Dataset records
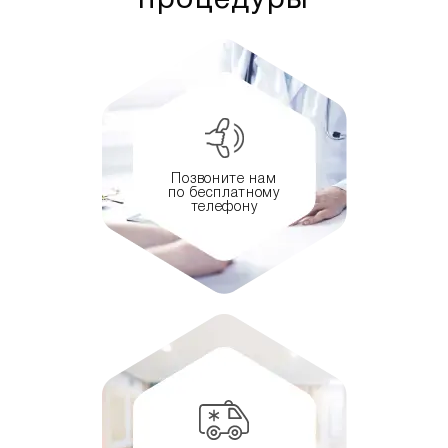
процедуры
Позвоните нам
по бесплатному
телефону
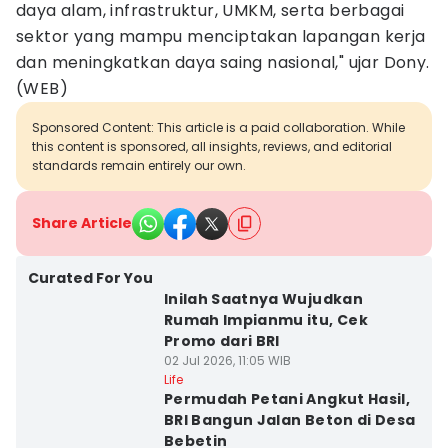
daya alam, infrastruktur, UMKM, serta berbagai
sektor yang mampu menciptakan lapangan kerja
dan meningkatkan daya saing nasional," ujar Dony.
(WEB)
Sponsored Content: This article is a paid collaboration. While
this content is sponsored, all insights, reviews, and editorial
standards remain entirely our own.
Share Article
Curated For You
Inilah Saatnya Wujudkan
Rumah Impianmu itu, Cek
Promo dari BRI
02 Jul 2026, 11:05 WIB
Life
Permudah Petani Angkut Hasil,
BRI Bangun Jalan Beton di Desa
Bebetin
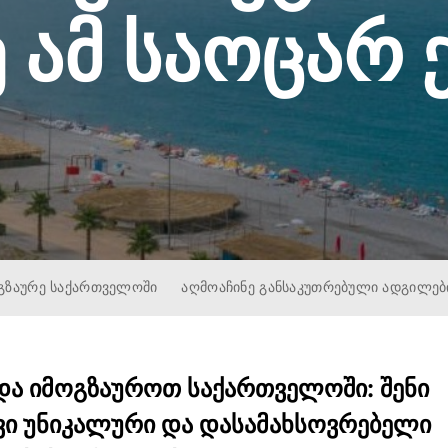
 ამ საოცარ ქ
ᲒᲖᲐᲣᲠᲔ ᲡᲐᲥᲐᲠᲗᲕᲔᲚᲝᲨᲘ
ᲐᲦᲛᲝᲐᲩᲘᲜᲔ ᲒᲐᲜᲡᲐᲙᲣᲗᲠᲔᲑᲣᲚᲘ ᲐᲓᲒᲘᲚᲔᲑ
და იმოგზაუროთ საქართველოში: შენი
ვი უნიკალური და დასამახსოვრებელი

**Task item**
From the first line to the last, reproduce the records above exactly and skip the pictures.

**Result of the exercise**
процедуры
Позвоните нам
по бесплатному
телефону
daya alam, infrastruktur, UMKM, serta berbagai
sektor yang mampu menciptakan lapangan kerja
dan meningkatkan daya saing nasional," ujar Dony.
(WEB)
Sponsored Content: This article is a paid collaboration. While
this content is sponsored, all insights, reviews, and editorial
standards remain entirely our own.
Share Article
Curated For You
Inilah Saatnya Wujudkan
Rumah Impianmu itu, Cek
Promo dari BRI
02 Jul 2026, 11:05 WIB
Life
Permudah Petani Angkut Hasil,
BRI Bangun Jalan Beton di Desa
Bebetin
 ამ საოცარ ქ
ᲒᲖᲐᲣᲠᲔ ᲡᲐᲥᲐᲠᲗᲕᲔᲚᲝᲨᲘ
ᲐᲦᲛᲝᲐᲩᲘᲜᲔ ᲒᲐᲜᲡᲐᲙᲣᲗᲠᲔᲑᲣᲚᲘ ᲐᲓᲒᲘᲚᲔᲑ
და იმოგზაუროთ საქართველოში: შენი
ვი უნიკალური და დასამახსოვრებელი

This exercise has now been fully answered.